> **Text passage**:
Whereas, for the purpose of maintaining a stable corporate structure following the potential conversion of the Note, the Parties desire to set forth the terms and conditions under which the Company shall issue and the Subscriber shall subscribe for Class C ordinary shares, par value $0.0000001 per share, in the capital of the Company which have the special rights, restrictions, preferences and privileges approved by the board of directors of the Company on November 29, 2022 (the Class C Ordinary Shares), in reliance on an exemption from registration under the U.S. Securities Act of 1933, as amended (the “Securities Act”), on the terms set forth herein.

 

Now, Therefore, in consideration of the foregoing recitals and the mutual promises hereinafter set forth, the Parties hereto agree as follows:

 

Article 1

 

SUBSCRIPTION OF CLASS C ORDINARY SHARES

 

1.1           Subscription and Issuance of Class C Ordinary Shares. Pursuant to the terms and subject to the conditions of this Agreement, the Subscriber agrees to subscribe for, and the Company agrees to issue to the Subscriber, up to 7,875,000 Class C Ordinary Shares (the Subscribed Shares); provided that no more than one Class C Ordinary Share shall be issued for every 3,333 Class A Ordinary Shares issued upon conversion of the Note. The purchase price for each Class C Ordinary Shares (the “Per Share Purchase Price”) shall be calculated based on the average closing price of the Company’s American depositary shares (the “ADSs”) for the 30 trading days immediately preceding the Closing Notice Date (as defined below), adjusted by the number of Class A Ordinary Shares represented by one ADS as of the Closing Date (as defined below).

> **Directions**: Write out the subscription agreement passage from "1.1           Subscription and Issuance" up to and including "(as defined below).".

> **Data rows**:
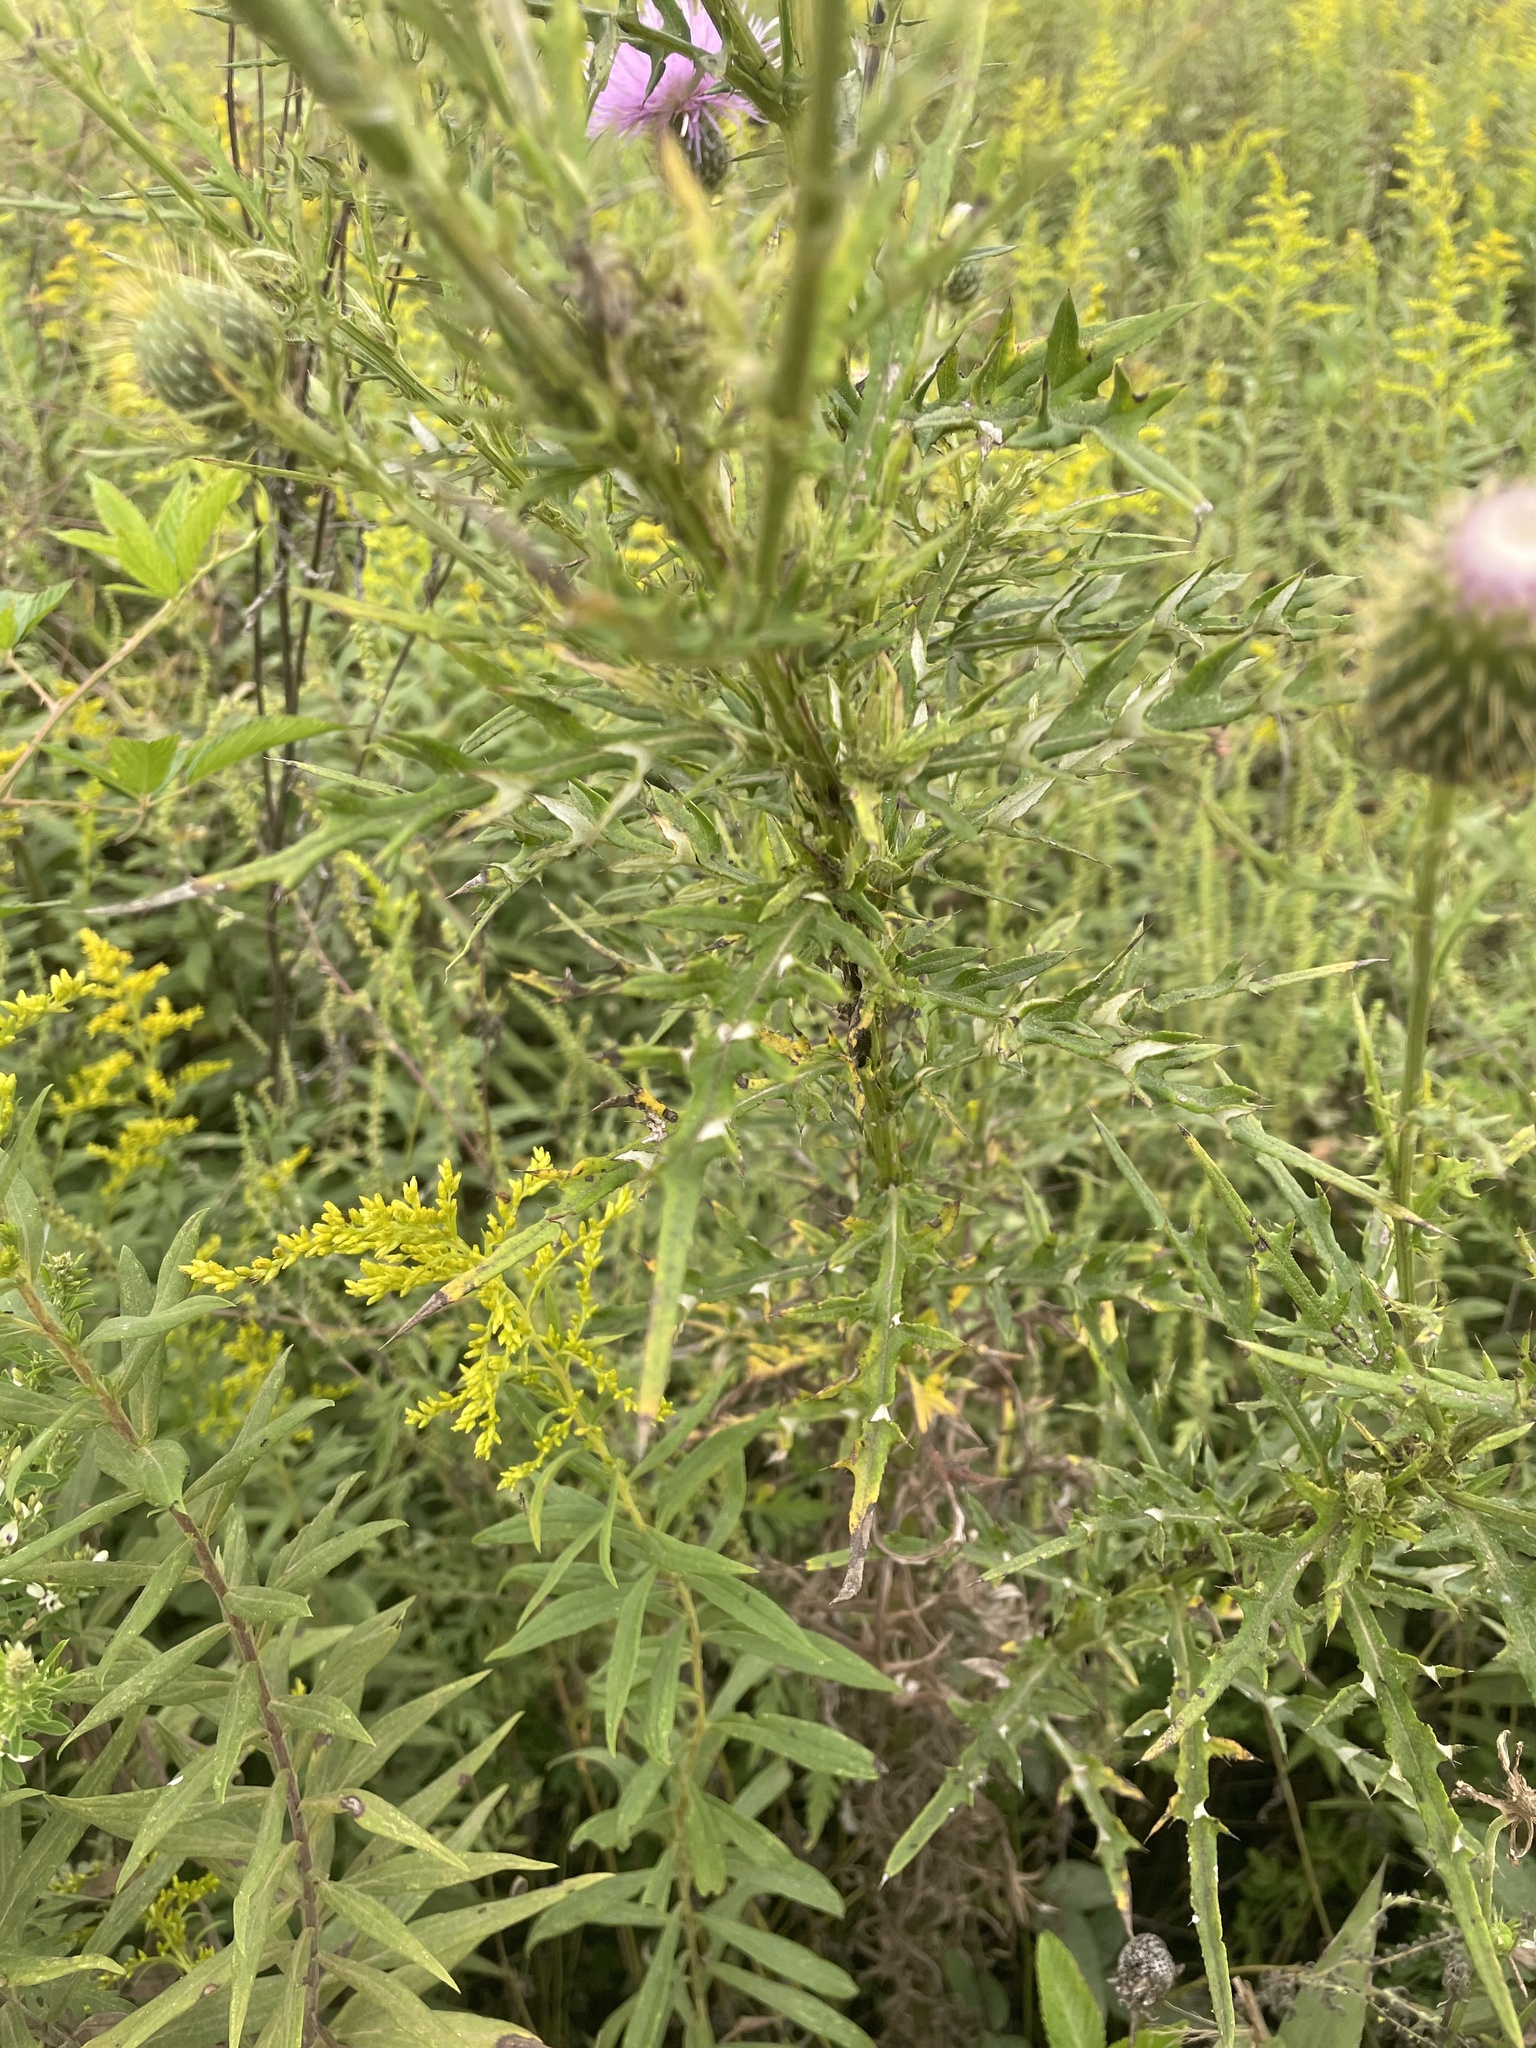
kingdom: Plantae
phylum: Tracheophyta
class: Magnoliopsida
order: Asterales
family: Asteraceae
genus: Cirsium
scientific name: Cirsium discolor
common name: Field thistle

> **Final result**:
1.1           Subscription and Issuance of Class C Ordinary Shares. Pursuant to the terms and subject to the conditions of this Agreement, the Subscriber agrees to subscribe for, and the Company agrees to issue to the Subscriber, up to 7,875,000 Class C Ordinary Shares (the Subscribed Shares); provided that no more than one Class C Ordinary Share shall be issued for every 3,333 Class A Ordinary Shares issued upon conversion of the Note. The purchase price for each Class C Ordinary Shares (the “Per Share Purchase Price”) shall be calculated based on the average closing price of the Company’s American depositary shares (the “ADSs”) for the 30 trading days immediately preceding the Closing Notice Date (as defined below), adjusted by the number of Class A Ordinary Shares represented by one ADS as of the Closing Date (as defined below).